Task brief
Within the material below, transcribe exactly the lines from the one holding "28,821 | 62,718 |" through the one holding "Extraordinary loss; | | |", keeping both ends and skipping the rest.

Records
────────────────────────────────────────

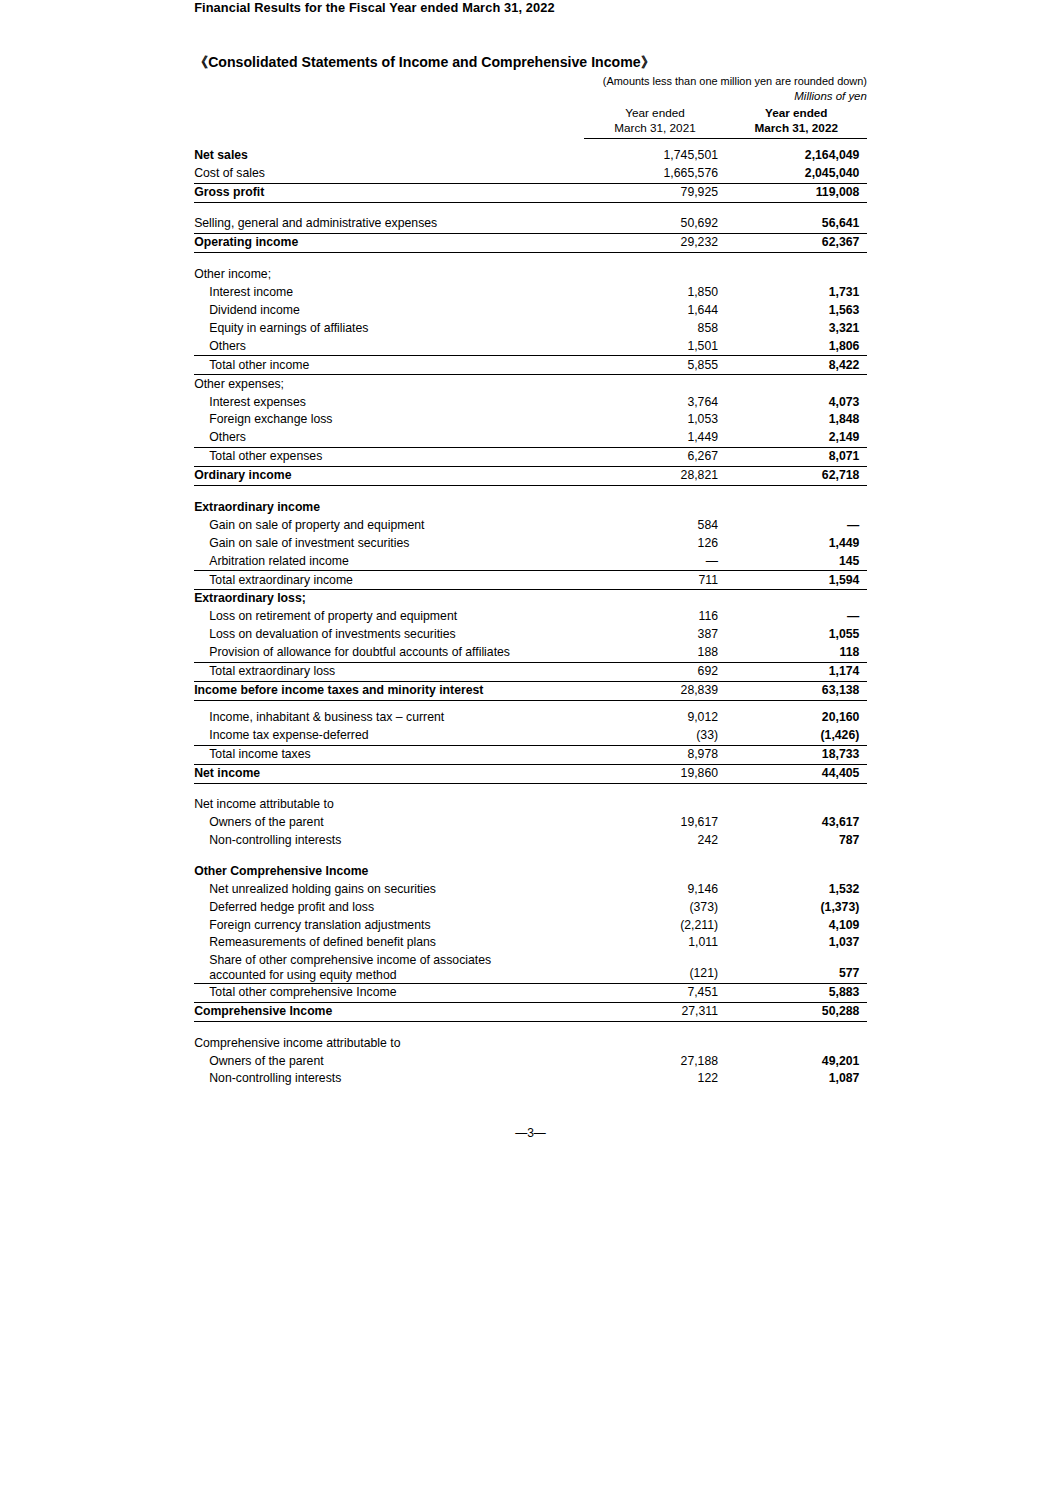Financial Results for the Fiscal Year ended March 31, 2022
《Consolidated Statements of Income and Comprehensive Income》
(Amounts less than one million yen are rounded down)
Millions of yen
| | Year ended March 31, 2021 | Year ended March 31, 2022 |
| --- | --- | --- |
| Net sales | 1,745,501 | 2,164,049 |
| Cost of sales | 1,665,576 | 2,045,040 |
| Gross profit | 79,925 | 119,008 |
| Selling, general and administrative expenses | 50,692 | 56,641 |
| Operating income | 29,232 | 62,367 |
| Other income; | | |
| Interest income | 1,850 | 1,731 |
| Dividend income | 1,644 | 1,563 |
| Equity in earnings of affiliates | 858 | 3,321 |
| Others | 1,501 | 1,806 |
| Total other income | 5,855 | 8,422 |
| Other expenses; | | |
| Interest expenses | 3,764 | 4,073 |
| Foreign exchange loss | 1,053 | 1,848 |
| Others | 1,449 | 2,149 |
| Total other expenses | 6,267 | 8,071 |
| Ordinary income | 28,821 | 62,718 |
| Extraordinary income | | |
| Gain on sale of property and equipment | 584 | — |
| Gain on sale of investment securities | 126 | 1,449 |
| Arbitration related income | — | 145 |
| Total extraordinary income | 711 | 1,594 |
| Extraordinary loss; | | |
| Loss on retirement of property and equipment | 116 | — |
| Loss on devaluation of investments securities | 387 | 1,055 |
| Provision of allowance for doubtful accounts of affiliates | 188 | 118 |
| Total extraordinary loss | 692 | 1,174 |
| Income before income taxes and minority interest | 28,839 | 63,138 |
| Income, inhabitant & business tax – current | 9,012 | 20,160 |
| Income tax expense-deferred | (33) | (1,426) |
| Total income taxes | 8,978 | 18,733 |
| Net income | 19,860 | 44,405 |
| Net income attributable to | | |
| Owners of the parent | 19,617 | 43,617 |
| Non-controlling interests | 242 | 787 |
| Other Comprehensive Income | | |
| Net unrealized holding gains on securities | 9,146 | 1,532 |
| Deferred hedge profit and loss | (373) | (1,373) |
| Foreign currency translation adjustments | (2,211) | 4,109 |
| Remeasurements of defined benefit plans | 1,011 | 1,037 |
| Share of other comprehensive income of associates accounted for using equity method | (121) | 577 |
| Total other comprehensive Income | 7,451 | 5,883 |
| Comprehensive Income | 27,311 | 50,288 |
| Comprehensive income attributable to | | |
| Owners of the parent | 27,188 | 49,201 |
| Non-controlling interests | 122 | 1,087 |
―3―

────────────────────────────────────────

Expected answer
| Ordinary income | 28,821 | 62,718 |
| Extraordinary income | | |
| Gain on sale of property and equipment | 584 | — |
| Gain on sale of investment securities | 126 | 1,449 |
| Arbitration related income | — | 145 |
| Total extraordinary income | 711 | 1,594 |
| Extraordinary loss; | | |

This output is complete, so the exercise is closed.